Mais ma source québécoise, à la fois fraternelle et distanciée, se fait toujours l'écho du défaitisme qui a gagné la droite, après ce coup porté à son candidat légitime.Bien que contesté par les avocats, le PNF continue sa pression sur le candidat, en passant sur son gril ses grands enfants, qui ont eu l'imprudence de travailler pour lui, et recevoir de ses mains de l'argent provenant de l'Assemblée Nationale.

L'intention est de démontrer que les dits travaux ne valaient pas tripette, et que leur niveau d'études ne justifiait même pas un smic.

Les sondages du jour montrent effectivement une rétrogradation en troisième position du premier tour. Mais il faudrait se souvenir que l'émergence du candidat Fillon comme favori des primaires ne s'est précisée que quelques jours avant leur déroulement.
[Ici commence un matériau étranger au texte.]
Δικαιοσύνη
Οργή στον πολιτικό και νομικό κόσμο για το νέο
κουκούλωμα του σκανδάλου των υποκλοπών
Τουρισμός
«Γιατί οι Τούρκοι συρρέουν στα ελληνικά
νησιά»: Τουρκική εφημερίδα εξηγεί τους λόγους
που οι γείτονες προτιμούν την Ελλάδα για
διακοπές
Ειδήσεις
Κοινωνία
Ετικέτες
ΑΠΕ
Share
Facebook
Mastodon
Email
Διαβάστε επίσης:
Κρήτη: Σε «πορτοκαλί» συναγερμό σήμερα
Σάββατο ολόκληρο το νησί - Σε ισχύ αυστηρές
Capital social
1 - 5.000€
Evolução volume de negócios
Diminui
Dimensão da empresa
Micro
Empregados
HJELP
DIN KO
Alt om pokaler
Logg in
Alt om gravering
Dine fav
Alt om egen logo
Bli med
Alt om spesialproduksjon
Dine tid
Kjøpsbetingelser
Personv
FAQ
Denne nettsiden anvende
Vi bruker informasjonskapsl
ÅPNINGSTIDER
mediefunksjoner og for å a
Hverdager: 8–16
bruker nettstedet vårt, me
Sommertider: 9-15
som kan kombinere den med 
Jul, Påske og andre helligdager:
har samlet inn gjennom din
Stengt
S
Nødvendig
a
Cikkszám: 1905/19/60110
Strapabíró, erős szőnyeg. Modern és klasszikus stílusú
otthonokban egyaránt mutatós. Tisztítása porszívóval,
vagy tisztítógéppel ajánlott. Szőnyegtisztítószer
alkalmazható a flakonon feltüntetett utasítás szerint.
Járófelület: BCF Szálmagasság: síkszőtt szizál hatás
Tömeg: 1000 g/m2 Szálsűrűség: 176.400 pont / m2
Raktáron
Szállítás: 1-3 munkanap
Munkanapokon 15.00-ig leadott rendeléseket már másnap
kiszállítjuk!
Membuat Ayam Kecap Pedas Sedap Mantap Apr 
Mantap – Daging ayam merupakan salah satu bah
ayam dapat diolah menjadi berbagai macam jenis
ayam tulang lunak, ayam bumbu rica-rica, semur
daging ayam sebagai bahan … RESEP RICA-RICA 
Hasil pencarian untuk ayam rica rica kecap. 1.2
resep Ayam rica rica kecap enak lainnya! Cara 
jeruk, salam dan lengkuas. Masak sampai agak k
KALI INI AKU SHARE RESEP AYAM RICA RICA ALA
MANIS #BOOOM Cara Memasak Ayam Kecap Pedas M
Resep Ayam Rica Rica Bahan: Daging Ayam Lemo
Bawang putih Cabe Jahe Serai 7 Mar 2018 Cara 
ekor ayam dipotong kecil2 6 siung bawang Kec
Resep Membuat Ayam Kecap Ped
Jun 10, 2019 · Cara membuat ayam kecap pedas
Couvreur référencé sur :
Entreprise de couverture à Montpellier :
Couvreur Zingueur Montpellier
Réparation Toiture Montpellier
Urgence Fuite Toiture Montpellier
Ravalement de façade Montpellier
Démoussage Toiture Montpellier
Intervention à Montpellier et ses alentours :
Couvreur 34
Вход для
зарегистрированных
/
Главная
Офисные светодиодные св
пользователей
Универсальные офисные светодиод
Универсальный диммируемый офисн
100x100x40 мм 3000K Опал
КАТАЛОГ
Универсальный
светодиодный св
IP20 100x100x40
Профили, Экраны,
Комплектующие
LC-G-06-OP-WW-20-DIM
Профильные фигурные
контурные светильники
Et l'ampleur de son résultat a été la surprise suivante.

Si l'action judiciaire actuelle trouble l'opinion, et jette un froid sur l'avenir, les 2% perdus à ce stade ne sont pas un enjeu impossible pour une campagne bien menée. De plus, le défaitisme n'est pas la tasse de thé de François Fillon. Il l'a montré.

Il ne m'a jamais échappé que toute débandade de notre camp en rase campagne ferait la fortune d'Emmanuel Macron, bénéficiaire, "a priori", du front républicain final. Je n'ai pas d'antipathie pour ce candidat, malgré les mystères qui l'entourent, mais je considère que les mérites de François Fillon, de son expérience, et de son programme on ne peut moins démagogique, doivent être présents au second tour, et soutenus par une opinion rassurée et ressoudée.

Il est prématuré de se fier à la situation actuelle, à l'intoxication de l'opinion par des médias dont les excès sont habituels, mais relancent l'immunisation. 

La victime est groggy, mais pas dans le coma.

Sceptique*

*Mon scepticisme concerne l'humanité en général, pas un camp particulier.